If you look at the previous lines in that first verse we’re talking about, it comes to the word “regret.” And I don’t think that we knew who would be the characters we would use, or who could play out that storyline, until she said, “Wynette.” I’ve read that she carries one Tammy Wynette vinyl around — she likes to keep that energy and that thought, like muses to her. And I have a dog named after Tammy Wynette, I have a “Tammy” tattoo. You’re a fan, but you also know that heartache. It was as simple as it rhyming, and then it was like, “Oh.” You have an idea, and then things slip out.
What stands out about the album version of “Breaking Up Slowly” is that Lana gives the reins entirely over to you for the first third of the song — her voice doesn’t come in until later. It’s a similar thing that she does with Zella Day and Weyes Blood on a cover of Joni Mitchell’s “For Free.” Did you know that that was going to happen?

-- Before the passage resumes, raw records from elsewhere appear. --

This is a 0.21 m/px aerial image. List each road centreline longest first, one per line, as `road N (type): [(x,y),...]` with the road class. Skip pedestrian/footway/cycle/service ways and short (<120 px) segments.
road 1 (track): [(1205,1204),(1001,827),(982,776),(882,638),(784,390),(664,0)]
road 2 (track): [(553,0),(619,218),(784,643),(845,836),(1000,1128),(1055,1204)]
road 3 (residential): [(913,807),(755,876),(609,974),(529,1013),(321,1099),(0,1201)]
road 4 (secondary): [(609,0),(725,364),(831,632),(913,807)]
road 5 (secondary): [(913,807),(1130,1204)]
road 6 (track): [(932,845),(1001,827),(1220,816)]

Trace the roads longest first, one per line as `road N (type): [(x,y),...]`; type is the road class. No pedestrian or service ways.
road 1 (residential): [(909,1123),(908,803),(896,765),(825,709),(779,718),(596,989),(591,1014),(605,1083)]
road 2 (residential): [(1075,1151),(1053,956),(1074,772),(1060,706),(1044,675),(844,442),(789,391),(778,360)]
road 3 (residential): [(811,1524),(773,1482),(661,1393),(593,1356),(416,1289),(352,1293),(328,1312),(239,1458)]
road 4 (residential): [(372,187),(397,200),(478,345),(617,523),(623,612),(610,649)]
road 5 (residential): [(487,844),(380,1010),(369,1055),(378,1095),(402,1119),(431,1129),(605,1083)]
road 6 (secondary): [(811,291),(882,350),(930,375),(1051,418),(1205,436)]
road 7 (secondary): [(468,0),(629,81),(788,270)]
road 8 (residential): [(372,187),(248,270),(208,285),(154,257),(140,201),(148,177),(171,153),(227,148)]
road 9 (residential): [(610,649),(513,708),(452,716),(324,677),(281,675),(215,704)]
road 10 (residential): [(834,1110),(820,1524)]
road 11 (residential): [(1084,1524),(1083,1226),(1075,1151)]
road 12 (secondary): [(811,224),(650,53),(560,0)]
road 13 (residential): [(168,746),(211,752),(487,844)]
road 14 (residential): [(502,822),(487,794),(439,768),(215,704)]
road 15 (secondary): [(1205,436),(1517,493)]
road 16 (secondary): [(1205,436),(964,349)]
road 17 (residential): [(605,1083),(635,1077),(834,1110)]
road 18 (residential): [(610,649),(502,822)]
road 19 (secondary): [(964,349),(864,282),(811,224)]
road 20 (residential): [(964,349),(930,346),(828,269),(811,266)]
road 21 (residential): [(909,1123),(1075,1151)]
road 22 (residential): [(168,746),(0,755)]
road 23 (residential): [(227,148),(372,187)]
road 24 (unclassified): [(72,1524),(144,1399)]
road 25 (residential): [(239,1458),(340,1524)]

I knew once she had sent it back to me. And at that point, we had just started to experiment writing together. But I felt the same way — I was just mapping it out for her, I was happy to just have written a song with her. So when she sent it back, and left not only the opening chorus but the first verse, I was like, Wow. Because to me, those are subtle ways of someone showing their confidence in their work.
And also, I love “For Free” on her record — she is down to share her light, and when I think about her, that’s what I think about. She’s constantly around her peers, around her family, and sharing the experience and the opportunity. When you’re on set with her, you kind of can’t tell who’s working or who’s not. What’s hers is yours in that way.
Lana has mentioned that you two were working on a country album together. Is that still something that we can expect down the line?
I think so — you know, I obviously want her to be able to have control with the way her art plays out. But knowing that we’re working together on these projects, I was like, “What are we gonna do with that other song?” And she’s like, “Well, we’re gonna do more!” She wants to lean in. Her voice naturally works so well in that country space. And I think what you’ve seen with Lana, with her records across her career, is that she likes to lean into all of those characters, or all of those different genres, different producers that she’s worked with and sounds that she’s worked with. So I think she wants to lean into country, and I love that. We’ve been writing songs driving around in an F-150 in Texas. I think you can expect to see the fruit of that.